Zakaria Boualem et la lutte contre le tcharmil

Par Réda Allali

Bonjour à vous, ô bâtisseurs infatigables du Maroc moderne SA, Zakaria Boualem avait pour intention de vous livrer une chronique guillerette sur le Tour du Maroc cycliste. Oui, le Guercifi aime bien le vélo, à la télé entendons-nous bien. Il a donc guetté les images télé de cet évènement mondial, s’attendant à tomber sur des images exceptionnelles d’une échappée sur Tizi n’Tichka filmée par hélico, ou d’un peloton avalant les lacets du Rif à vive allure. Il pensait, le bougre, avoir droit à une équipe se relayant sur la côtière Atlantique, bravant les rafales de vent de la route d’Essaouira avec bravoure, sur fond de vagues puissantes. Il est étonnant de constater que le Guercifi, malgré une grande expérience de notre pays, continue de produire suffisamment de naïveté pour prêter le flanc à la déception. Car oui, là encore, c’est un échec. La retransmission quotidienne se limite à quelques minutes, au cours desquelles il faut montrer le plus de drapeaux possible, quelques autorités locales, et si possible un peu de sport mais seulement s’il reste du temps, hein… C’est le Tour du Maroc des drapeaux, voilà. Si vous doutiez des priorités de notre glorieux système médiatique, vous voilà rassurés. Il faut montrer aux Marocains des drapeaux du Maroc, voilà ce qui est important. Des fois qu’ils arrivent à oublier leur nationalité et qu’ils se prennent pour des Suédois, par exemple.

Oublions cette histoire.

Zakaria Boualem a lu que nos nobles staffetes patrouillaient dans certains quartiers populaires pour effectuer un relookage gratuit sur les têtes qui ne leur reviennent pas. Il s’agit, les plus perspicaces d’entre vous l’auront deviné, de lutter contre tcharmil, cette pénible habitude qu’ont de spectaculaires débiles d’agresser les braves gens à coups de sabre avant de poster leurs photos sur Facebook. On imagine la réunion au QG du Maroc moderne SA :

– Chef, des délinquants s’attaquent aux citoyens et montrent leur butin sur Internet, les gens sont indignés.

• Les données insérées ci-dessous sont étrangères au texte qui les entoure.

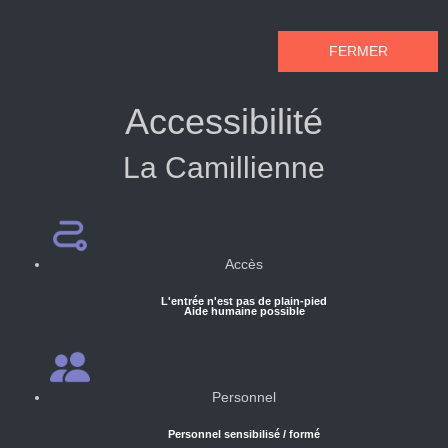
FERMER
Accessibilité
La Camillienne
Accès
L'entrée n'est pas de plain-pied
Aide humaine possible
Personnel
Personnel sensibilisé / formé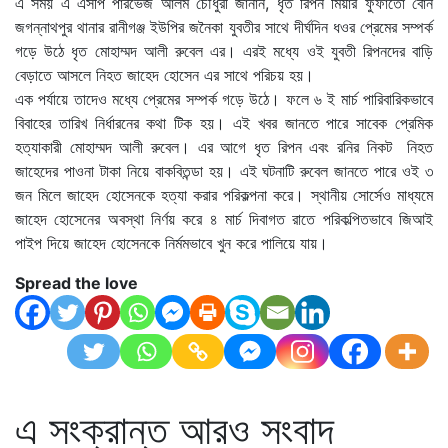
এ সময় এ এসপি পারভেজ আলম চৌধুরী জানান, ধৃত রিপন মিয়ার ফুফাতো বোন
জগন্নাথপুর থানার রানীগঞ্জ ইউপির জনৈকা যুবতীর সাথে দীর্ঘদিন ধওর প্রেমের সম্পর্ক
গড়ে উঠে ধৃত মোহাম্মদ আলী রুবেল এর। এরই মধ্যে ওই যুবতী রিপনদের বাড়ি
বেড়াতে আসলে নিহত জাহেদ হোসেন এর সাথে পরিচয় হয়।
এক পর্যায়ে তাদেও মধ্যে প্রেমের সম্পর্ক গড়ে উঠে। ফলে ৬ ই মার্চ পারিবারিকভাবে
বিবাহের তারিখ নির্ধারনের কথা টিক হয়। এই খবর জানতে পারে সাবেক প্রেমিক
হত্যাকারী মোহাম্মদ আলী রুবেল। এর আগে ধৃত রিপন এবং রনির নিকট নিহত
জাহেদের পাওনা টাকা নিয়ে বাকবিতন্ডা হয়। এই ঘটনাটি রুবেল জানতে পারে ওই ৩
জন মিলে জাহেদ হোসেনকে হত্যা করার পরিকল্পনা করে। স্থানীয় সোর্সেও মাধ্যমে
জাহেদ হোসেনের অবস্থা নির্ণয় করে ৪ মার্চ দিবাগত রাতে পরিকল্পিতভাবে জিআই
পাইপ দিয়ে জাহেদ হোসেনকে নির্মমভাবে খুন করে পালিয়ে যায়।
Spread the love
এ সংক্রান্ত আরও সংবাদ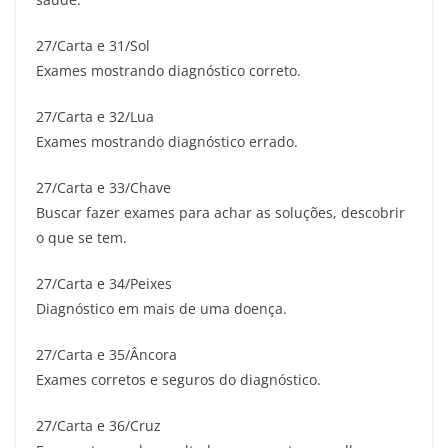
27/Carta e 31/Sol
Exames mostrando diagnóstico correto.
27/Carta e 32/Lua
Exames mostrando diagnóstico errado.
27/Carta e 33/Chave
Buscar fazer exames para achar as soluções, descobrir
o que se tem.
27/Carta e 34/Peixes
Diagnóstico em mais de uma doença.
27/Carta e 35/Âncora
Exames corretos e seguros do diagnóstico.
27/Carta e 36/Cruz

– Mmmm. Qui sont ces gens ?

– Ceux qui s’indignent, on les arrête ?

– Non, les autres.

– Des gamins sans éducation, sans espoir, qui ne parlent aucune langue et qui n’ont aucun accès à la culture, drogués au 9ar9oubi en général et qui ont des coupes bizarres. Ils sont convaincus que les études ne mènent à rien, que leur sort est scellé depuis leur naissance, que seul le vol paie dans ce pays. Dans l’atmosphère d’impunité générale, ils se croient tout permis, même la prison ne leur fait pas peur, ils pensent que ça ne sera pas pire que leur quotidien. Avant, ils voulaient émigrer, mais aujourd’hui ils se contentent de changer de quartier et ils ont l’impression d’être à l’étranger, l’inégalité sociale les rend fous.

– Répétez ça, vous avez dit un truc intéressant.

– Qu’ils sont sans éducation, c’est ça ?

– Non, leur coupe…

– Oui, c’est une sorte de crête en fait.

– Qu’on patrouille dans les rues des quartiers pourris, dès demain matin.

– Ok, on surveille les flagrants délits ?

– Non, on rase les crêtes.

– Ok chef, très bonne idée.

Zakaria Boualem est rassuré par cette solution brillante, il peut sortir tranquillement. Si la police milanaise réfléchit pareil, Balotelli et Taârabt peuvent se faire du souci. Mais hamdoulillah, nous ne sommes pas à Milan, et merci.